Monday 17 January 2022

Health ministry targets communities in push to drive up vaccine rate

Photo: Depositphotos.com

Local health authorities are stepping up efforts to improve the vaccination rate in communities and age groups where the take-up rate is low.

Health minister Hugo de Jonge said at last week’s press conference that targeted messages would be aimed at the under-25 age group, 76% of whom said they are willing to have the coronavirus jab.

Poorer communities and ethnic minorities are also less willing to be immunised, according to surveys, and more likely to be deterred because they cannot travel to vaccination centres or have difficulties understanding the system.

The health ministry has set a target of immunising at least 85% of the adult population. Latest surveys show 87% have either been vaccinated already or intend to have the jab, but health experts fear that a ‘vaccination gap’, with concentrations of unvaccinated adults in some communities, will undermine collective immunity.

Amsterdam has launched a campaign focusing on international residents, including students, to ensure they are properly informed about how to get vaccinated.

International residents

‘This is necessary to stop the virus from spreading and it is important to give every citizen equal access to information regarding healthcare,’ said Sjoerd Warmerdam, a councillor for the D66 party.

‘Expats and international students are part of this city and we should include them in the vaccination campaign.’

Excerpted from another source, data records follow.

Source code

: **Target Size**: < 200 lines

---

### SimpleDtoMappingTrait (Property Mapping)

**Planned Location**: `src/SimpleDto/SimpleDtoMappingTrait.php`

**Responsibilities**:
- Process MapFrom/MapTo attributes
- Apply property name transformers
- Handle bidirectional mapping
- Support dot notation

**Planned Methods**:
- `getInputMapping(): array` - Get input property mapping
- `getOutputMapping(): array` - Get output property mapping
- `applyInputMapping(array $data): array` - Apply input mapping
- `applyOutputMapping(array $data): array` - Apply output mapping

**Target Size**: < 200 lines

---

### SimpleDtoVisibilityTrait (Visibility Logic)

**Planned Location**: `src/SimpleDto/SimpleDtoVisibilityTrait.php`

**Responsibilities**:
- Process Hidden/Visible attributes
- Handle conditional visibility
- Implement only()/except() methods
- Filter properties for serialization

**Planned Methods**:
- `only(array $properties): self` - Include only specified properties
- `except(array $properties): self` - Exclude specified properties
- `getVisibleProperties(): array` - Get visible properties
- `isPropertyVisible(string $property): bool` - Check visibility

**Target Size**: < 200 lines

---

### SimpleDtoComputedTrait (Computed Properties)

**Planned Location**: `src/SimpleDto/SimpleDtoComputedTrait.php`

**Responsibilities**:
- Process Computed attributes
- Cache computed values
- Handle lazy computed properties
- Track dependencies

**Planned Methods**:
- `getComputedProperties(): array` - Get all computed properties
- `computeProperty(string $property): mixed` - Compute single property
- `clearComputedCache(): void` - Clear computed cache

In Amsterdam, Rotterdam, The Hague and Friesland, the health ministry is sending ‘jab buses’ into communities to give on-the-spot vaccines to people who have difficulty arranging appointments or travelling to a vaccine centre.

Ice-cream and herring

Rotterdam is trying to reach people in minority communities by sending children home from school with letters for their parents explaining how they can get the vaccine.

‘From next week they’ll be able to go to a small-scale location in their neighbourhood for information or to get a jab,’ a spokesman for GGD Rotterdam-Rijnmond told NOS.

Other health boards have used gimmicks to persuade more people to take up the vaccine. Rotterdam has set up a ‘selfie wall’ to encourage young people to share pictures of their vaccinated arms on social media.

The Hollands-Midden region, which includes Leiden, handed out free ice-creams, Utrecht has put on live classical music in the waiting room at TivoliVredenburg, while the fishing port of IJmuiden dangled traditional soused herring over people’s noses.

Other regions, however, were banking on Dutch parsimony to get them through. ‘A fun event? We’ve got free vaccines!’, a spokesman for Drenthe’s GGD retorted.